----- Data shown

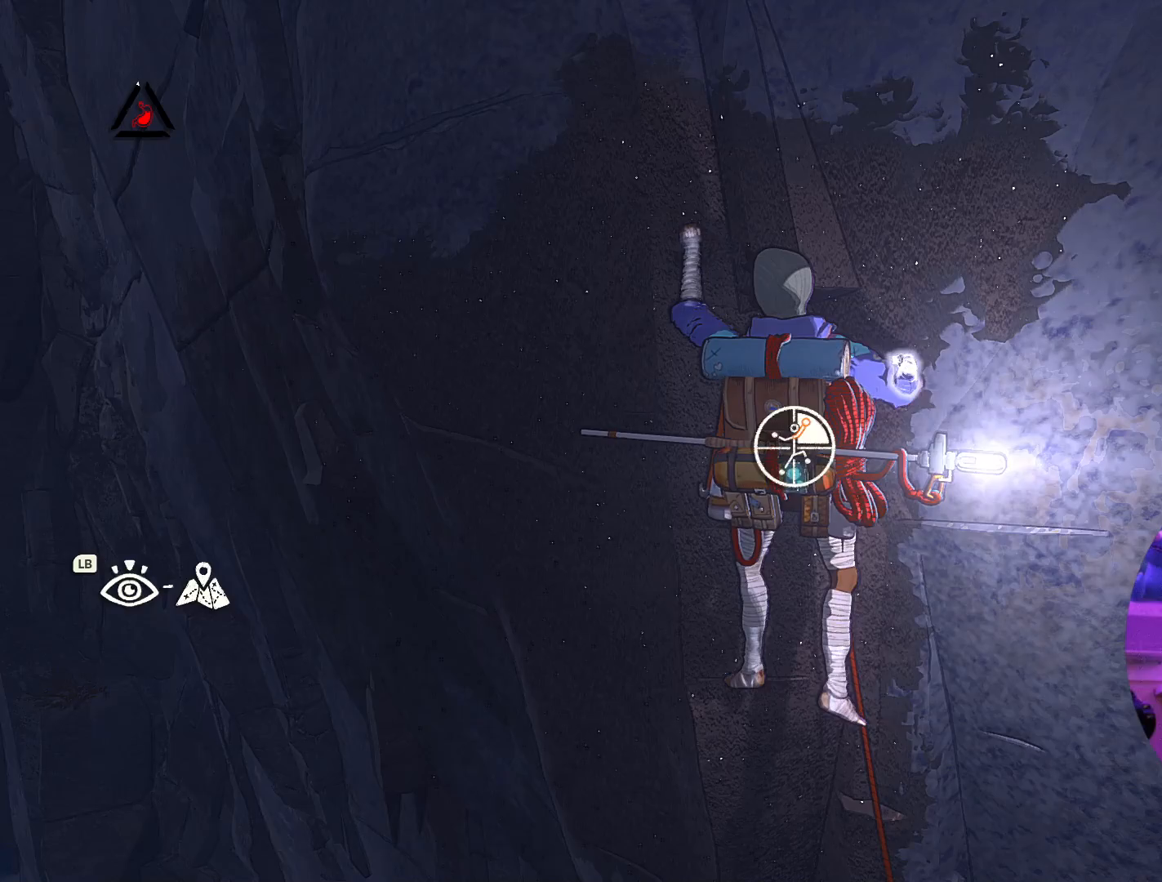
{"dt_ms": 1000, "buttons": [], "left_stick": "up-right", "right_stick": "center"}
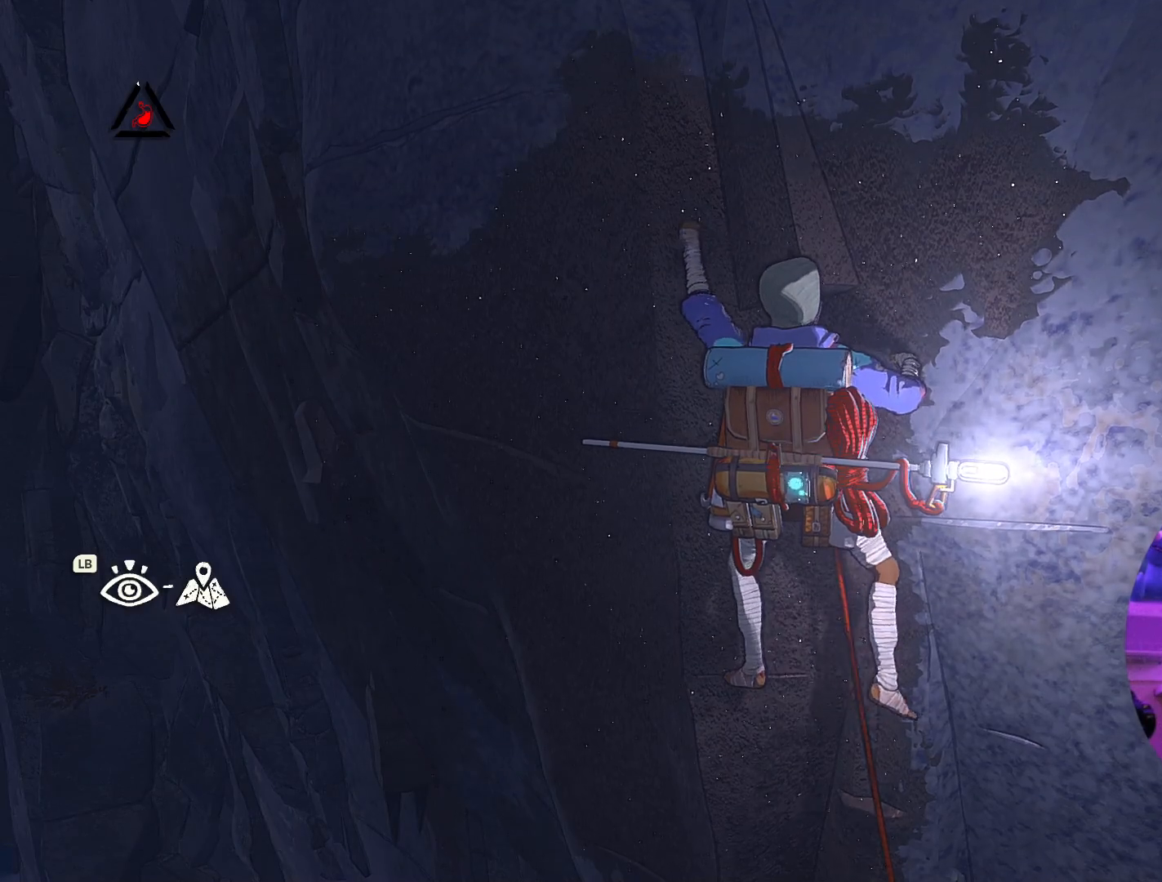
{"dt_ms": 500, "buttons": [], "left_stick": "up", "right_stick": "center", "events": [[183, "left_stick", "up"]]}
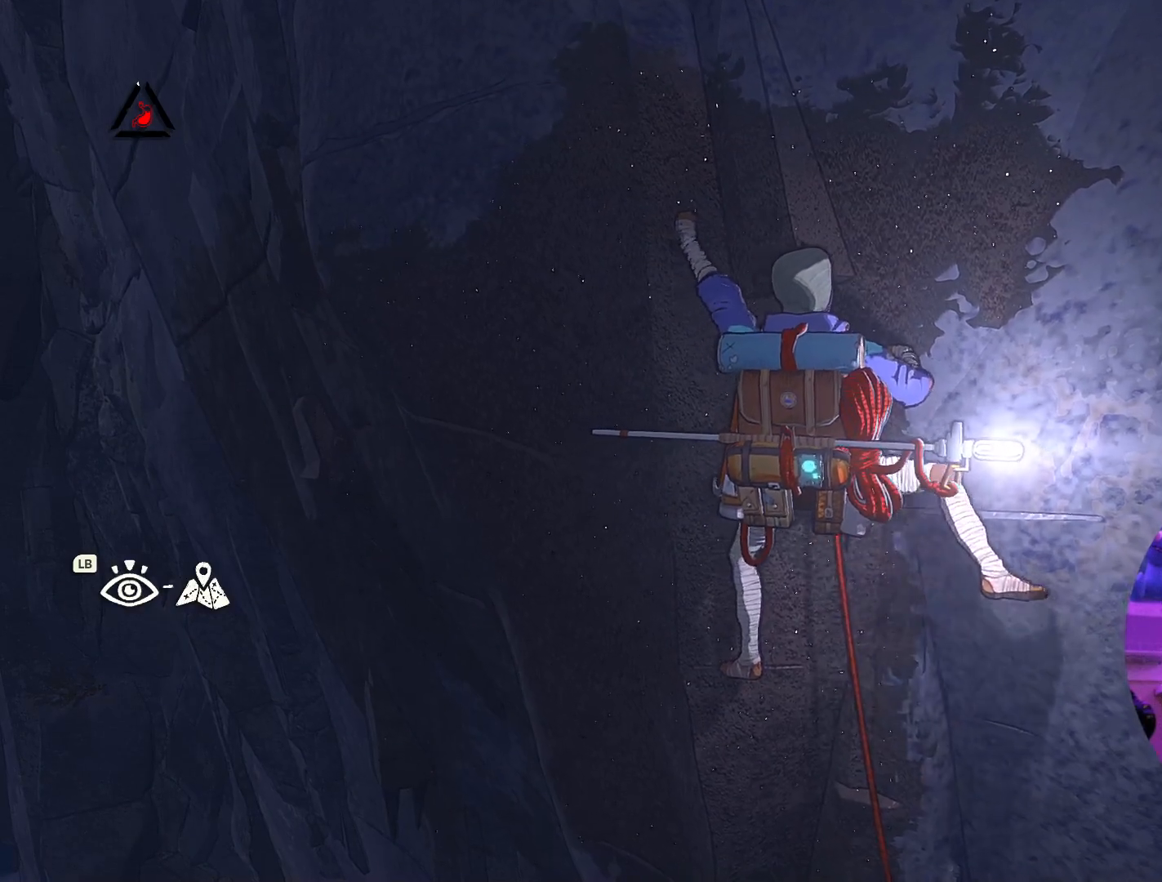
{"dt_ms": 500, "buttons": [], "left_stick": "center", "right_stick": "center", "events": [[33, "left_stick", "center"], [83, "left_stick", "up-left"], [367, "left_stick", "center"]]}
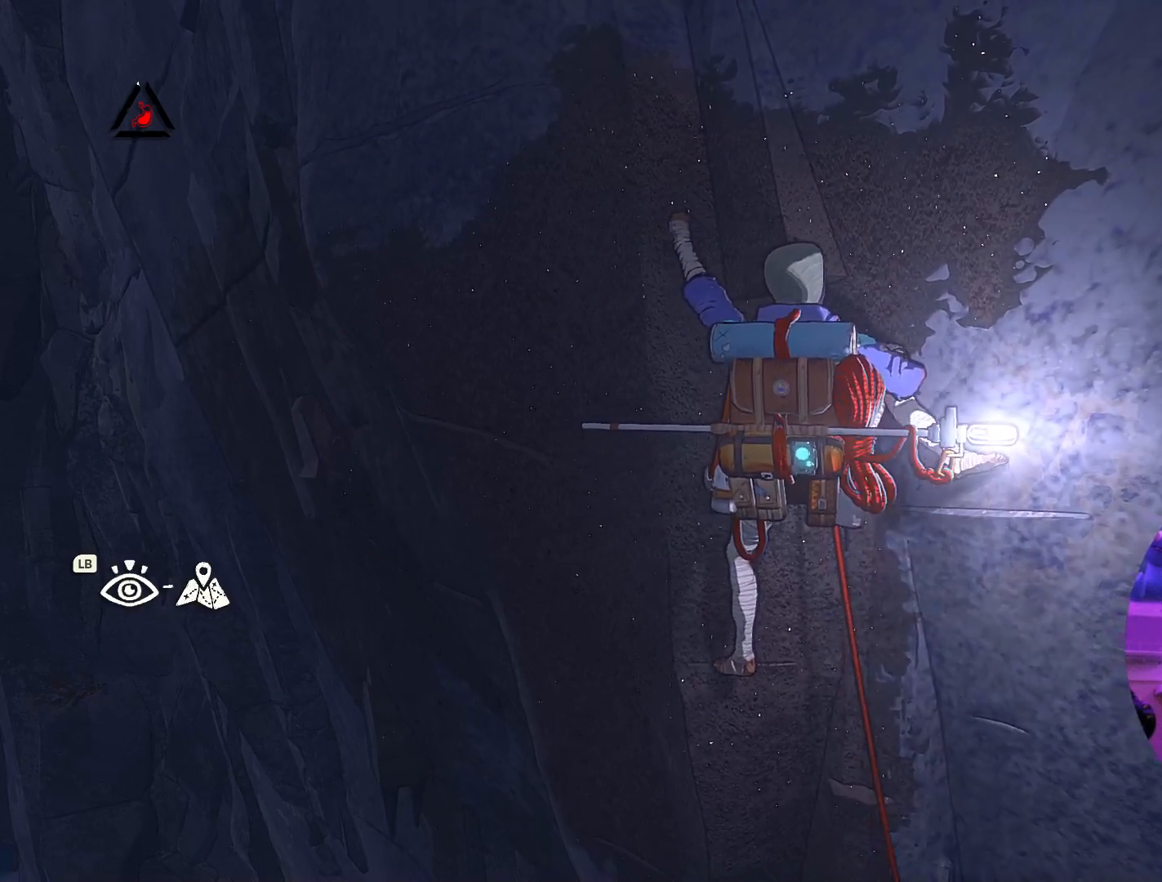
{"dt_ms": 1000, "buttons": [], "left_stick": "center", "right_stick": "center"}
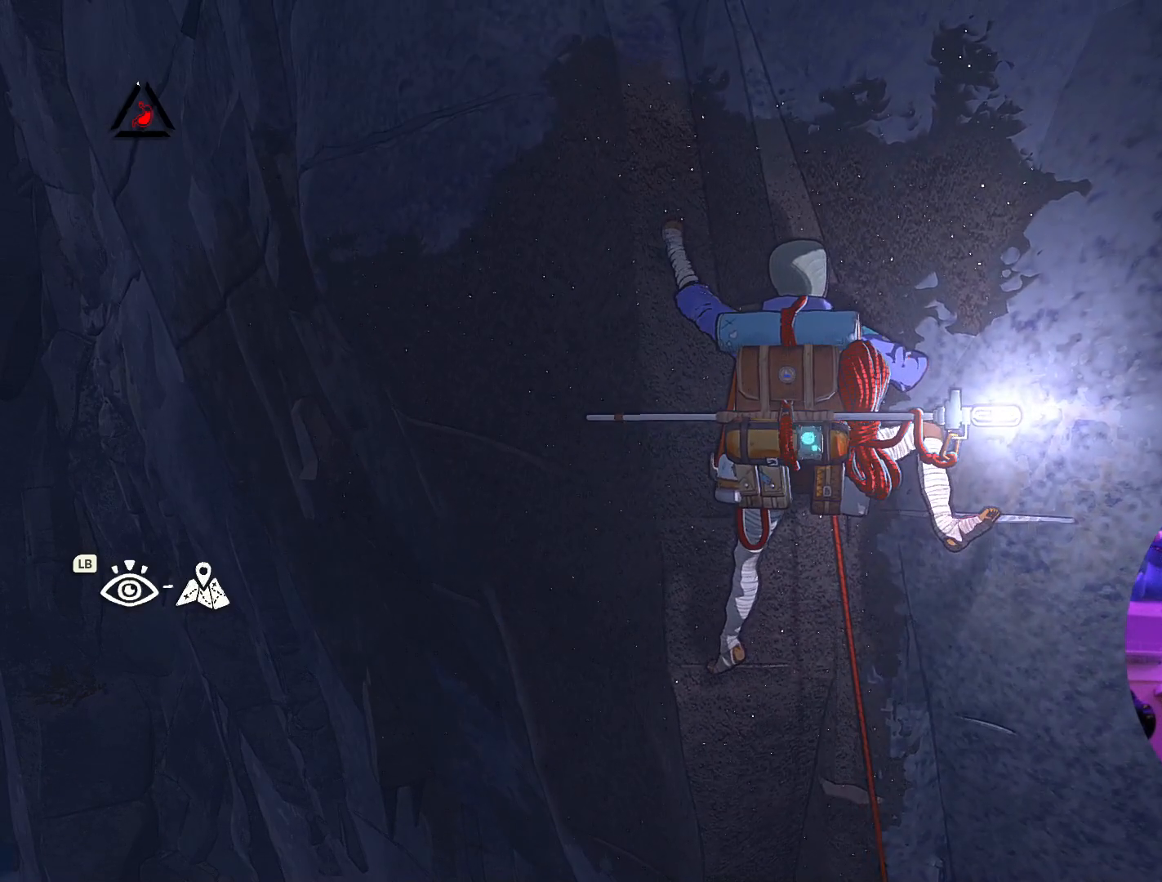
{"dt_ms": 500, "buttons": [], "left_stick": "center", "right_stick": "up-right", "events": [[283, "right_stick", "up"], [400, "right_stick", "up-right"]]}
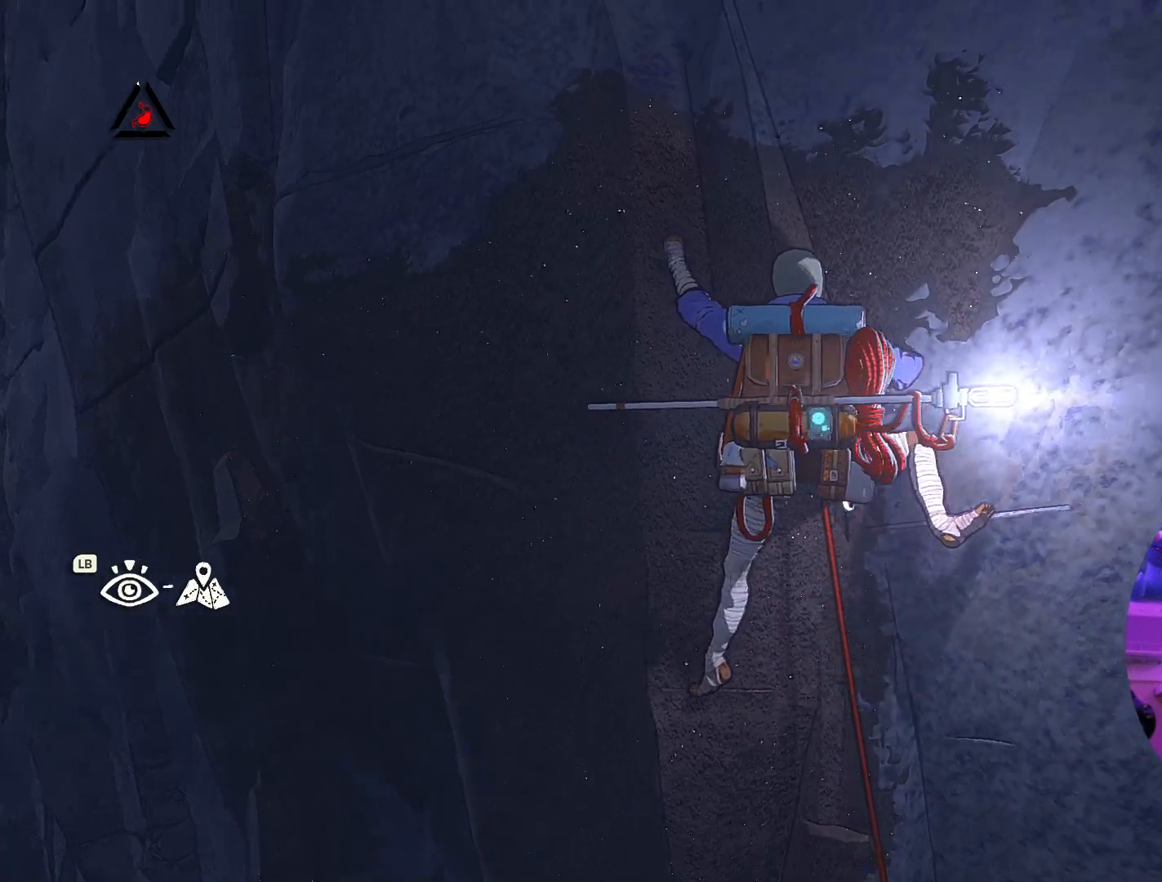
{"dt_ms": 500, "buttons": [], "left_stick": "center", "right_stick": "down", "events": [[350, "right_stick", "center"], [467, "right_stick", "down"]]}
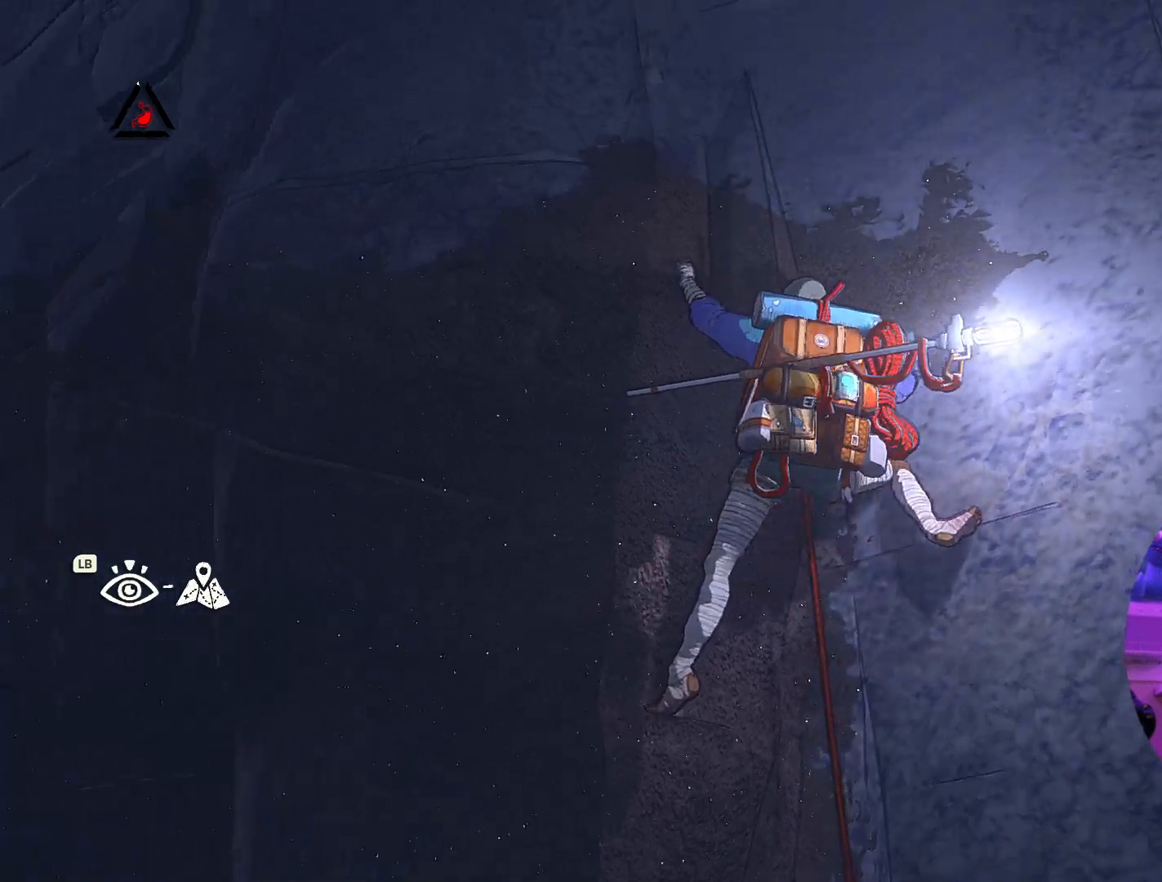
{"dt_ms": 500, "buttons": ["R1"], "left_stick": "down-left", "right_stick": "center", "events": [[183, "right_stick", "center"], [300, "R1", "down"], [433, "left_stick", "down-left"]]}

----------

Each line above should be returned exactly as it stands, minus any pictures.

{"dt_ms": 1000, "buttons": [], "left_stick": "up-right", "right_stick": "center"}
{"dt_ms": 500, "buttons": [], "left_stick": "up", "right_stick": "center", "events": [[183, "left_stick", "up"]]}
{"dt_ms": 500, "buttons": [], "left_stick": "center", "right_stick": "center", "events": [[33, "left_stick", "center"], [83, "left_stick", "up-left"], [367, "left_stick", "center"]]}
{"dt_ms": 1000, "buttons": [], "left_stick": "center", "right_stick": "center"}
{"dt_ms": 500, "buttons": [], "left_stick": "center", "right_stick": "up-right", "events": [[283, "right_stick", "up"], [400, "right_stick", "up-right"]]}
{"dt_ms": 500, "buttons": [], "left_stick": "center", "right_stick": "down", "events": [[350, "right_stick", "center"], [467, "right_stick", "down"]]}
{"dt_ms": 500, "buttons": ["R1"], "left_stick": "down-left", "right_stick": "center", "events": [[183, "right_stick", "center"], [300, "R1", "down"], [433, "left_stick", "down-left"]]}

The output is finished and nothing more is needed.